A CBI court on Thursday passed an order rejecting the plea of the CBI to issue summons to two magistrates who had recorded statements of three crucial witnesses in a ten-year-old case.
The central agency had sought to summon the two magistrates as one witness among the three had expired and the other two were untraceable. The summons sent by it to the other two were returned unserved as they were no longer living at their addresses. The CBI was not aware of their whereabouts to be able to secure their presence in court.
Special CBI judge Anand L. Yawalkar relied on a 2003 Andhra Pradesh HC order which observed that it was not necessary for sessions judges to summon concerned magistrate when a statement is recorded by the magistrate in discharge of his official duty. It had further observed that such a statement is a public document which does not require any formal proof.

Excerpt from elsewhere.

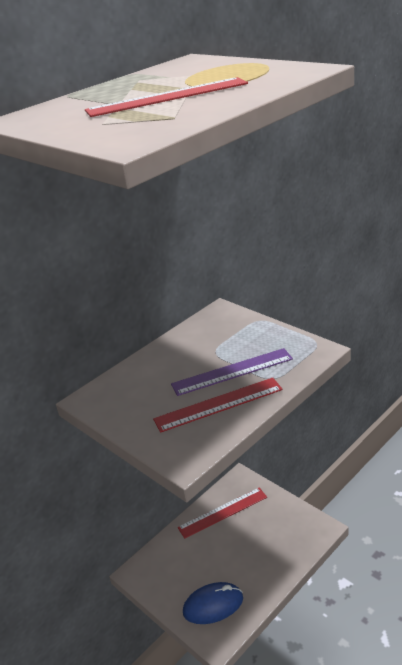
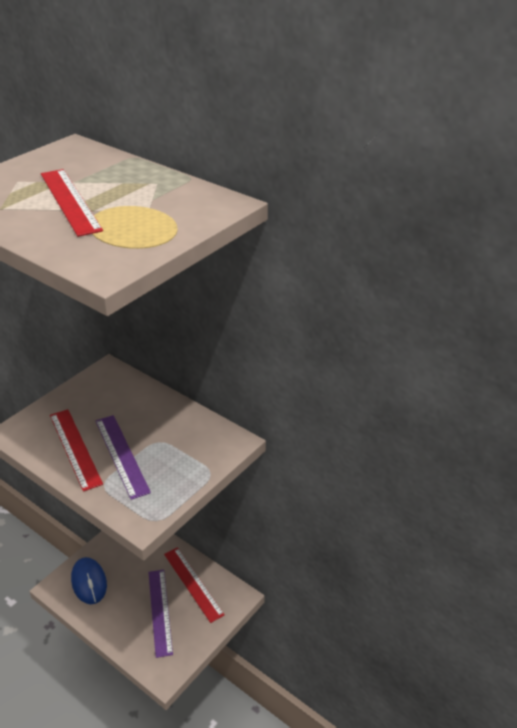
camera: 80 degrees right, 5 degrees up
none -> purple ruler [148,570,173,658]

Judge Yawalakar stated that the HC order had also observed that even if such a statement is recorded by the magistrate, it is not a substantive piece of evidence and only a previous statement that can be used by the prosecution for corroboration and by the defence for contradiction under the Indian Evidence Act.
The special court said that summoning the magistrate to prove that the statement was recorded on oath and as per say of the witness is not necessary. It opined that calling a magistrate to give evidence results in loss of valuable time of the magistrate as well as of litigants and the exchequer.
The court said that in the present case, the evidence of the prosecution is near completion and the trial has been pending since the last more than ten years, it would not be appropriate to wait any further when the prosecution itself is not aware of the whereabouts of the witnesses.